The event model has a lot of merit, and following the lead of Blazes we could categorise microservices as either confluent or order-sensistive, and as either read-only or a write-path. This facilitates the same kind of ‘just enough coordination’ approach that we looked at with ADM.

Suppose we have a cluster of microservices within a bounded context. Commands and Queries arrive from outside of the context, and Events flow within it. The microservices are joined together by a dataflow. Viewed through a different lens, this looks like an unbounded stream processing problem! And that’s an interesting insight because we’ve studied systems designed to support dataflow processing over unbounded streams in previous editions of The Morning Paper. For example, see the Google Cloud Dataflow Model and Apache Flink.

Keep following this logic, and a microservice ends up looking like a function processing events at a node in a dataflow graph. Which is also very reminiscent of the design of AWS Lambda.

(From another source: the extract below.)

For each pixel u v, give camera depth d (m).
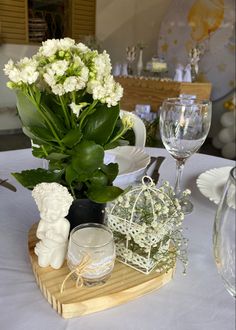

If we can dynamically update the dataflow graph, we have ourselves a very interesting agile platform. Not all applications (or parts of applications) will be constructed this way, but it’s a powerful new tool in the toolbox for those cases where it can be a fit.

Summary

We have a data crisis – applications face data corruption (integrity violations) and data loss, often silently. The mechanisms popular today seem powerless to prevent it, and if we keep using them as we move towards cloud-native style applications, things will only get worse.

It’s time to put the application considerations back at the centre, and by starting with application invariants and a collaboration between application and datastore provide just-enough coordination up to the point of causal+ consistency, and an apology mechanism beyond that point. An Application Datastore Mapper (ADM) can layer this on top of an underlying eventually consistent store.

When we start looking at microservices, we need to bring the dataflow of events between microservices to the fore. This then becomes amenable to dataflow analysis and optimisation, and the use of dataflow platforms designed for unbounded stream processing as a fabric connecting microservices. (The roll-your-own alternative could perhaps be described as ‘feral dataflow coordination’). Events by themselves are no consistency silver bullet though.

Coda: R.O.U.S.

I didn’t address the problem of the Rodents Of Unusual Size, frankly I don’t think they exist.